Work to complete:
Locate the line that contains "Unlock Professional AI" in the entries below, then repeat it and every following line through the line that contains "Privacy Policy", exactly, and no others.

(Data for analysis)

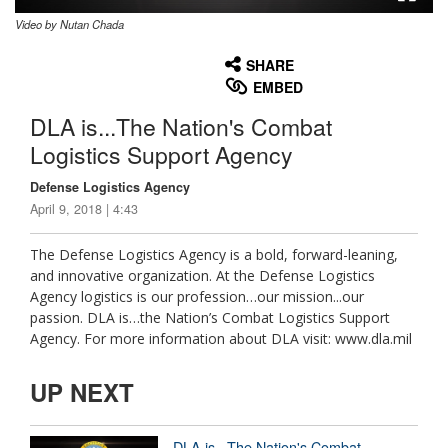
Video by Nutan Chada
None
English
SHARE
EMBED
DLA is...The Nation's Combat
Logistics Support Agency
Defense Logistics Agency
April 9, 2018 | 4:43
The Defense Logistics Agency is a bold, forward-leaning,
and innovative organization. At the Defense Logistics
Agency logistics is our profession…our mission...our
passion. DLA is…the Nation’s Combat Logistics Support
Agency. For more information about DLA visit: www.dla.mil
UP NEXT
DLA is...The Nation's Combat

(End Data for analysis)
(Data for analysis)

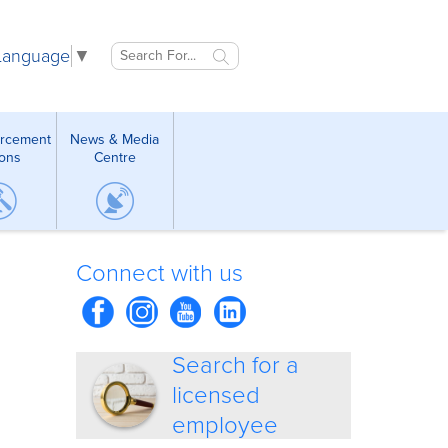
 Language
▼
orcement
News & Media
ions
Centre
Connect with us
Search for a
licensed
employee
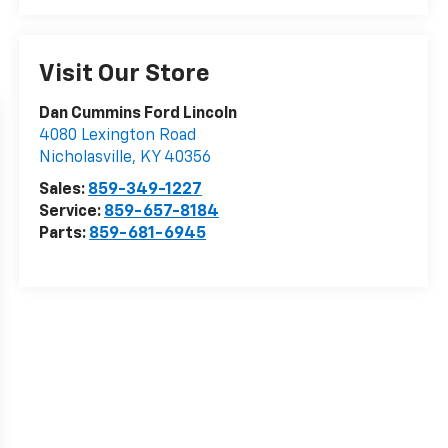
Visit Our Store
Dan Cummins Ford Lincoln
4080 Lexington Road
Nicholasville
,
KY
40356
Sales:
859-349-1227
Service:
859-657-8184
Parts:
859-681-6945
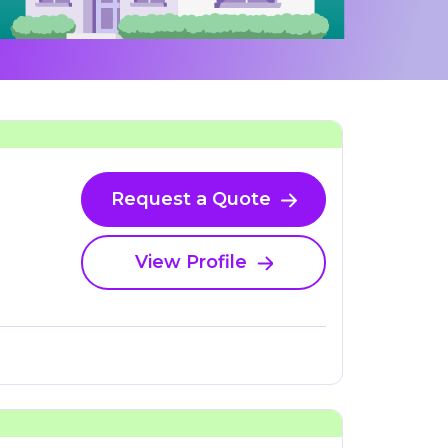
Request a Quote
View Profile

(End Data for analysis)
(Data for analysis)

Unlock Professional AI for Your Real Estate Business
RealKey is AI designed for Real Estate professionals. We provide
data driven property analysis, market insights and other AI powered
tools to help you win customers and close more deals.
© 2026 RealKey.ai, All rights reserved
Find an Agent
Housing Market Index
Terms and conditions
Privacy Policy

(End Data for analysis)

Response to this exercise:
Unlock Professional AI for Your Real Estate Business
RealKey is AI designed for Real Estate professionals. We provide
data driven property analysis, market insights and other AI powered
tools to help you win customers and close more deals.
© 2026 RealKey.ai, All rights reserved
Find an Agent
Housing Market Index
Terms and conditions
Privacy Policy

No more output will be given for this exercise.